# Bild in HTML ändern



## sunflower84 (30. Juni 2005)

Hallo

Also ich bin wirklich kein Anfänger mehr was HTML angeht. Aber ich bekomme einfach ein Bild nicht geändert,obwohl ich das schon so oft gemacht habe.
Das Bild heißt bg_start.jpg. Wenn ich es raus lösche ist es ganz klar weg. Aber wenn ich dann das alte raus lösche und ein anderes jpeg rein kopier und es genau so benenne wie das alte zeigt er mir immer noch nichts an. Das kann doch garnicht sein. Habe es auch mit verschiedenen jpegs versucht. Aber keines hat geklappt. Die Größe des Bildes ist 800x600 wie das alte. Hat da jemand vielleicht noch eine Idee an was das liegen könnte?

Lg
Sunflower84


----------



## ShadowMan (30. Juni 2005)

Hi du!

Ich hatte sowas öfters mal, weil ich das Bild nicht wirklich genau so genannt hatte. Geh doch einfach mal dann auf "Bild anzeigen" im Browser oder lass dir die URL des Bildes anzeigen. Da offenbart sich auch oft ein Fehler.
Hochgeladen ist es auch? (das passiert mir nämlich öfters mal... *g*)

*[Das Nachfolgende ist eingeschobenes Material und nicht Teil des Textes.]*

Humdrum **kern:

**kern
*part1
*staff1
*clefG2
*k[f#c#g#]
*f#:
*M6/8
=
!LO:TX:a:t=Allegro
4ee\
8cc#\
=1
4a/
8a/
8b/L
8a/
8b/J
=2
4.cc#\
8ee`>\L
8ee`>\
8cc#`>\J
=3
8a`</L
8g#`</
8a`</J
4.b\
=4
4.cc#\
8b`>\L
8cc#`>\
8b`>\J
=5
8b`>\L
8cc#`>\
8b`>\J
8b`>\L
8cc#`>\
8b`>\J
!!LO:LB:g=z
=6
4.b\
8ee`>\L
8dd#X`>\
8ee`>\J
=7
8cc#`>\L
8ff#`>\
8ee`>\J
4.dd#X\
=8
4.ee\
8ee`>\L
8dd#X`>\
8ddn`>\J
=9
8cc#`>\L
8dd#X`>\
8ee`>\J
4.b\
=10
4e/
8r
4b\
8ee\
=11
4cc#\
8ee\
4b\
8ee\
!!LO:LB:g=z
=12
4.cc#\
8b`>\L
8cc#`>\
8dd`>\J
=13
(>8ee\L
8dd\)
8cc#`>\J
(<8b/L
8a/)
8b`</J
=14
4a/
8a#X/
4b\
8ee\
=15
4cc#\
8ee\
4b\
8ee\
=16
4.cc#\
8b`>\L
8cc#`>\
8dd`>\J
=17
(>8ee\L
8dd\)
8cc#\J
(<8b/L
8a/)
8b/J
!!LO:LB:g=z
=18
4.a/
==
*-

Was mir sonst noch einfällt: Vielleicht mal nen anderen Browser ausprobieren?

Lg,
Manuel ;-]


----------



## sunflower84 (30. Juni 2005)

Hi

Also der Namen des Bildes stimmt. Den Browser hatte ich auch schon gewechselt.
Wie soll ich denn das Bild anzeigen lassen. Ich sehe einfach eine leere Seite. Kein rotes x oder sowas wo er mir das Bild nicht anzeigen kann. Die Seite ist komplett leer.

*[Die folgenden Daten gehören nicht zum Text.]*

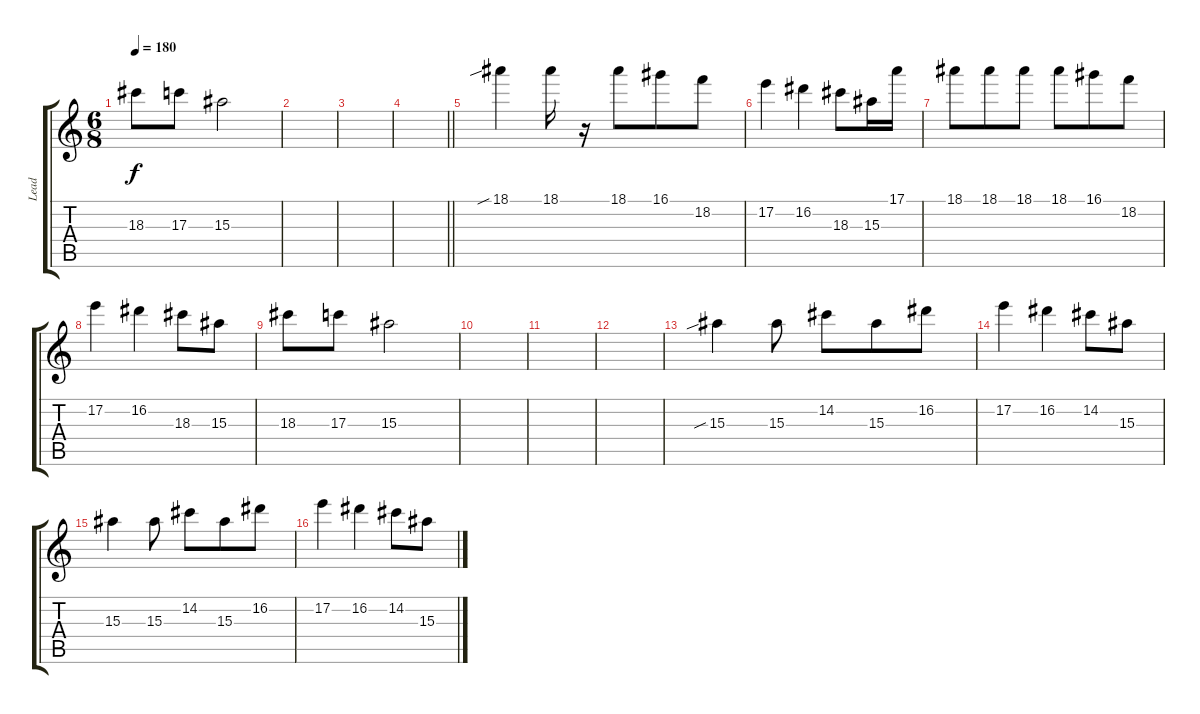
\track ("Lead" "Lead") {instrument distortionguitar}
\staff {score tabs}
\tuning (E4 B3 G3 D3 A2 E2) {hide}
\ts (6 8)
\tempo 180
\clef g2
\ks c
18.3.8{dy f} 17.3.8 15.3.2 |
|
|
\barLineRight lightlight
|
18.1{sib}.4 18.1.16 r.16 18.1.8 16.1.8 18.2.8 |
17.2.4 16.2.4 18.3.8 15.3.16 17.1.16 |
18.1.8 18.1.8 18.1.8 18.1.8 16.1.8 18.2.8 |
17.2.4 16.2.4 18.3.8 15.3.8 |
18.3.8 17.3.8 15.3.2 |
|
|
|
15.3{sib}.4 15.3.8 14.2.8 15.3.8 16.2.8 |
17.2.4 16.2.4 14.2.8 15.3.8 |
15.3.4 15.3.8 14.2.8 15.3.8 16.2.8 |
17.2.4 16.2.4 14.2.8 15.3.8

Vielleicht noch eine Idee?


----------



## AKrebs70 (30. Juni 2005)

Hallo!
Also wenn:
1. Der Pfad stimmt.
2. Der Datei-Name stimmt.
3. Es auch auf verschiedene Browser zum gleichen Ergebniss kommt.

währe es sinnvoll uns mal deinen Quelltext zu zeigen.

Gruß Axel


----------



## ShadowMan (30. Juni 2005)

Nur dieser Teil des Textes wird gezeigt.